As a baseline on the SHIBRp test set, we compute the mAPpage with respect to page retrieval (Sect. 5.1) using the Ctrl-F-Mini models trained on the George Washington Dataset [17] and on the IAM Offline Handwriting Dataset [23]. We use the 100 most commonly occurring words in the test set as the set of queries \(Q\). The results, including a random baseline corresponding to randomly ranking all instances for each query, are presented in Table 7.

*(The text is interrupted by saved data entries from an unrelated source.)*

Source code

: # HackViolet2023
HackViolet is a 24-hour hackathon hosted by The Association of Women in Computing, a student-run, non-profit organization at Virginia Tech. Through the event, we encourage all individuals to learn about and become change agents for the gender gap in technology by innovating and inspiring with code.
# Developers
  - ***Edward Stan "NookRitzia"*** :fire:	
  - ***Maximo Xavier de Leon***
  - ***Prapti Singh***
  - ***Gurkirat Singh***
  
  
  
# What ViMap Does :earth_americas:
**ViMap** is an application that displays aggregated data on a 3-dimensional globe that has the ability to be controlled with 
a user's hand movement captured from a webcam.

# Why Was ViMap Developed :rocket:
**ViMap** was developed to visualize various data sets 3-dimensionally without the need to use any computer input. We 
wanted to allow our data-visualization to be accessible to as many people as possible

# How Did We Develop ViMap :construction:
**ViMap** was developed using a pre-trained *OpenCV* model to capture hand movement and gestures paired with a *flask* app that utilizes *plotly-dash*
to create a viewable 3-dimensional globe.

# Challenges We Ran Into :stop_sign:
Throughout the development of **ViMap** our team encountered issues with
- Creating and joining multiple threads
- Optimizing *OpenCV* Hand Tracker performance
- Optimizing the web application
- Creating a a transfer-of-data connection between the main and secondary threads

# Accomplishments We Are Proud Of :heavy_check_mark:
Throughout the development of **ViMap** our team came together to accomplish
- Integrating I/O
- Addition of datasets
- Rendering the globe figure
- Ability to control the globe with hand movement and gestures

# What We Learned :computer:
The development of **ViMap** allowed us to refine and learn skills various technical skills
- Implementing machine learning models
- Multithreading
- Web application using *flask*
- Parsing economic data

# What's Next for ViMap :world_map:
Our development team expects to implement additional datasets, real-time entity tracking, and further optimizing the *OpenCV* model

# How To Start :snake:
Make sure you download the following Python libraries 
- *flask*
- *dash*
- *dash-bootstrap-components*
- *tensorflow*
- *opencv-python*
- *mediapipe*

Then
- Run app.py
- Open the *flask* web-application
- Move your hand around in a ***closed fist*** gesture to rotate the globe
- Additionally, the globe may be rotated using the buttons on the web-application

Table 7 mAPpage with respect to page retrieval on the SHIBRp test set described in Sects. 5.1 and 5.2. The result for the random baseline is the mean ± standard deviation over 100 trials

As might be expected, the models trained on the much larger IAM dataset are consistently slightly better than those trained on the George Washington dataset. However, none of the results significantly outperform the random baseline. We would like to highlight two particular challenges that could contribute to the poor results. First, we acknowledge that none of the queries, Swedish names, are present in the training sets. Previous results have indicated that out-of-vocabulary queries tend to be more difficult for word spotting models [55]. Second, none of the provided models has been exposed to Swedish characters or accounted for in the embeddings. Third, the cursive and connected nature of text lines in our dataset and the variation in the writing style hinder achieving robust results using existing pre-trained models [62]. Building generally applicable word spotting applications requires overcoming these challenges. Furthermore, since real-world applications (e.g., when dealing with big data) also perform page retrieval, the mAPpage represents an essential and complementary metric for evaluating word spotting methods.

6 Conclusion

This paper contributes to the research community by providing an open-access large dataset of historical handwritten documents. These documents result from a continuous effort to digitise church birth books available from parishes across Sweden. The dataset that we provide comprises 15000 high-resolution images in RGB colour space and transcribed files containing a wealth of information spanning a period of time from 1800 to 1840. The main goal of sharing the SHIBR dataset with the research community is to spark more initiatives to further develop robust document analysis algorithms (e.g., word spotting, document retrieval, character recognition, binarization, layout analysis, etc.) and to promote cross-disciplinary research studies.